It would be impossible to be in ceramics in America from 1970 onwards and not to know, or at least know about, the Washington D.C. couple, Lee and Melvin Eagle. And one might know them for their collection but more likely it would be because of their service. Jointly and separately they served on the advisory board of the James Renwick Alliance (Mel served at president), the Mint Museum, the American Craft Council (Lee served as president) and numerous other institutions both within the crafts and beyond.
My own experience of their clout in the world of culture was when I was determined to find a ticket to a sold-out Sondheim Series at the Kennedy Center a few years ago. I tried everything and everyone, including scalpers, to find a pair of tickets for my partner and I, but with no luck. A call to the Eagles netted us box seats alongside the presidents box which was, unsurprisingly, empty.
The Museum of Fine Arts, Houston, is currently presenting Beyond Craft: Decorative Arts from the Leatrice S. and Melvin B. Eagle Collection (February 23 to May 26, 2014). The full collection comprises 170 extraordinary artworks —ceramics, fiber work, furniture, glass, jewelry and works on paper— acquired by the Museum in 2010. This exhibition is explored in another post in this issue.
What caused you to go into the ceramic supply business? Was Eagle Ceramics a purely business opportunity or had you already fallen under the spell of the kiln?
Lee: “I studied ceramics at local colleges in the late 1960s and early 1970s. There came a time in about 1972 when I needed a studio to work in at home which meant buying equipment and materials. There was no convenient supply company to do that in the D.C. area.”
Mel: “I had a business at the time, so I contacted suppliers around the country and became a distributor for everything Lee needed. First her friends and then the University of Maryland ceramics department found out and wanted her to get their equipment and materials too. By 1973, there was enough demand that we rented a warehouse, and, not long after, began publishing a catalog.”
Lee: “By 1974, the business had grown so much that I had to give up being a maker and run it. I built it for 10 years – it became the second largest in the country – and (I) sold (it) in early 1984 in order to go to law school.”

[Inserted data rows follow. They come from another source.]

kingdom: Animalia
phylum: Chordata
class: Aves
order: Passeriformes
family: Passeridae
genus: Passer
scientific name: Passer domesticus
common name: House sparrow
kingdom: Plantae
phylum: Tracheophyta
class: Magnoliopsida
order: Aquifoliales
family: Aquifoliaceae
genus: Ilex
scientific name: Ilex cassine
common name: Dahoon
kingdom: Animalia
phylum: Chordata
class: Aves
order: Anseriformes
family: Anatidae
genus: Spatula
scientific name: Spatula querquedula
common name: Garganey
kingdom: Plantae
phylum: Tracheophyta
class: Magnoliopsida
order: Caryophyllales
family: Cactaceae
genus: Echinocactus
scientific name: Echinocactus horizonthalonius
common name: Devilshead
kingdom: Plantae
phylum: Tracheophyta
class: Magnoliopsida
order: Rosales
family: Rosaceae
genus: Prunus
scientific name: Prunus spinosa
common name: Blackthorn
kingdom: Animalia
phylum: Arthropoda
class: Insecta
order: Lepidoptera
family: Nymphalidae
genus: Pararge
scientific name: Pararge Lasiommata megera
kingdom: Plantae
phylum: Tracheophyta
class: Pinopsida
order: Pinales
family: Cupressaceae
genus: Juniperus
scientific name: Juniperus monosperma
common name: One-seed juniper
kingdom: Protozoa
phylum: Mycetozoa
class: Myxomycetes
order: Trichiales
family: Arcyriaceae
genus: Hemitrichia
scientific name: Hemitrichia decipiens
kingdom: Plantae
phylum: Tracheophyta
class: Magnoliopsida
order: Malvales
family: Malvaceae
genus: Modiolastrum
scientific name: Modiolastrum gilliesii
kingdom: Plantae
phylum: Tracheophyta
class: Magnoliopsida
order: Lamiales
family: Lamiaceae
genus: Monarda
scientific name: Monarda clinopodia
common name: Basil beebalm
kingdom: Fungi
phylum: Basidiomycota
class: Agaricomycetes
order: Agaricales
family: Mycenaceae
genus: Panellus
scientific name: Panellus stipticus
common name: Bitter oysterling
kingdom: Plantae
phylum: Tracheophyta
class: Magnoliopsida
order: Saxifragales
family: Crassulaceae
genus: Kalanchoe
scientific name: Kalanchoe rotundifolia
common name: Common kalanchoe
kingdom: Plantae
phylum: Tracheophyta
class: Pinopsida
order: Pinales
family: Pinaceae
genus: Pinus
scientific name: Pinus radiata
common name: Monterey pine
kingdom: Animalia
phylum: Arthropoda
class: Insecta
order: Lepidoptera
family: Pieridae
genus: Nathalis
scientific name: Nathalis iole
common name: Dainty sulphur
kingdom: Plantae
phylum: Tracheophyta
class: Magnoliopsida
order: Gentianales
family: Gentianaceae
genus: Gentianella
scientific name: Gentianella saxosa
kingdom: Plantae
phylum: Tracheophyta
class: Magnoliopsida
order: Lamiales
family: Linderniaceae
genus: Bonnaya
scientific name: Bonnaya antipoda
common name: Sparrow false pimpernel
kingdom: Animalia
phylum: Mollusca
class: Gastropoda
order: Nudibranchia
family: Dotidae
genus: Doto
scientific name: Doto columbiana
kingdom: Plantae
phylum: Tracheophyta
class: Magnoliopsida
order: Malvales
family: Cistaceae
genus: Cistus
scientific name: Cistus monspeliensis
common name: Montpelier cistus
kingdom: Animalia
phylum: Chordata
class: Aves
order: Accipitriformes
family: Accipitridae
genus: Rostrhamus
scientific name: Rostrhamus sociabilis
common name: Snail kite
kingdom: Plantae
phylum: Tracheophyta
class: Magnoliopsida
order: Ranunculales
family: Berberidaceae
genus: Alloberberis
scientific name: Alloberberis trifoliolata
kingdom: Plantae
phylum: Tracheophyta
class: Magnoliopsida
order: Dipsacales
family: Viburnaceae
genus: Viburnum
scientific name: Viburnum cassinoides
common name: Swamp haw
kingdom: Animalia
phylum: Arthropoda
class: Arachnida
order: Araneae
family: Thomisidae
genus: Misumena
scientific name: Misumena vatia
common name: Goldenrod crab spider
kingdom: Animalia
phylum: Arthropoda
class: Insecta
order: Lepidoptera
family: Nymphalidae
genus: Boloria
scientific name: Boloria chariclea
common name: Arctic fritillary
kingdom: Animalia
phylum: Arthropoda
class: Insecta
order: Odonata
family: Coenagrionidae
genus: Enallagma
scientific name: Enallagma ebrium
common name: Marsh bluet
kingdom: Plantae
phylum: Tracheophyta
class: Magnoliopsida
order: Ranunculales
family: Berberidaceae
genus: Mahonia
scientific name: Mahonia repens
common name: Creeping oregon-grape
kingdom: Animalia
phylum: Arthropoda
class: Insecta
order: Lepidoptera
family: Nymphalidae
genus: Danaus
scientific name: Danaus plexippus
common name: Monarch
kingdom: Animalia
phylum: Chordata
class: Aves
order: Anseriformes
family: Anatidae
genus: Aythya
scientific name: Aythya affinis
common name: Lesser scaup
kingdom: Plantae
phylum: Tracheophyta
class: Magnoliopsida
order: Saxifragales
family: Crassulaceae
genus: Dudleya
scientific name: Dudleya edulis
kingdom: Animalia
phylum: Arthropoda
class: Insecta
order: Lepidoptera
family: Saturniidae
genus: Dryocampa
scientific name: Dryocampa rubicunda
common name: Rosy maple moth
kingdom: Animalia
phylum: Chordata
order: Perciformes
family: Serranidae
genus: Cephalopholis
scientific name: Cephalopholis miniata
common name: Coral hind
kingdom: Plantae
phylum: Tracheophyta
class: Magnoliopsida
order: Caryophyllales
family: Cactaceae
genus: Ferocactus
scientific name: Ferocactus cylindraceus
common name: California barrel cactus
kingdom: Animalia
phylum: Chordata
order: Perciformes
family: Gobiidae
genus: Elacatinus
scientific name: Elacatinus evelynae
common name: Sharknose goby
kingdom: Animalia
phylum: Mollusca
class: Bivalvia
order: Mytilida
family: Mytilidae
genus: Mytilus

There was a point at which you must have noticed a change in the field, a heightened ambition. Do you think that the opening of American Hand gallery marked that point? Or did it begin earlier?
“By the time we encountered the American Hand, it had been open for some time. It certainly had an impact on us. It’s hard to point to a specific “aha” moment. There was more of a continuing process of learning and changing: it started because we were energized by the groups of artists that orbited around the WWII veterans that came back, studied art/ceramics/sculpture under the GI Bill, and others that were offshoots: Voulkos was certainly key in California, leading to developments of hotbeds in LA, UC Davis and the Bay Area. Like many, we were swept up by the force of their creative energy.”
What interests me is that the core of that movement was the Chouinard Group; Elsa Rady, Adrian Saxe, and of course the maestro, Ralph Bacerra. This is also the epicenter of your collection. What about these artists connected so strongly in Washington D.C., perhaps even more popular there than in their hometown of Los Angeles?
“All credit to the American Hand. They brought those artists to D.C. and promoted their work – we just were taken with the virtuosity they displayed. As you well know, their work is among the best designed and crafted of the era. The aesthetics appealed to us then and now.”
Having watched your collection grow I notice that in the beginning it was at least part circumstantial; artists you worked with from Eagle Ceramics, works from workshops you sponsored and then suddenly it changed, broadened, grew in stature and ambition. Was there a moment when you recognized that shift? Was there a specific acquisition that was the turning point?
“All evolutionary but there was never a moment when we said, ‘We’re building a collection that we want to go to a museum.’ It’s true that the connections that we made during the Eagle Ceramics and workshop years played a role. It’s also true that getting involved with museums broadened our thinking. Meeting and talking with dealers – you and Mark, Nancy Hoffman, Franklin, and others – have educated us in the artistic values and in the entire art universe.”
“Ex”-dealer now. What is your opinion of ceramic art today by the under 40’s? Does it excite you, how has it changed from where you began and will this be the source for a new collection?
“We see too much work that bears a resemblance to the earlier ‘gods of clay.’ Too many makers that want to be treated like accomplished artists without putting in the time and effort to allow their talent to flourish on a firm foundation. We do own work of two younger artists that we think are doing well: Steven Lee, also director at Archie Bray, and Jesse Small, (of the) KC Art Institute and studied in China.”
Garth Clark is the Chief Editor of CFile.
Above image: Melvin and Leatrice Eagle in front of their Ruth Duckworth (1919-2009) “Mama Pot” c. 1986. Photograph by Jenny Antill.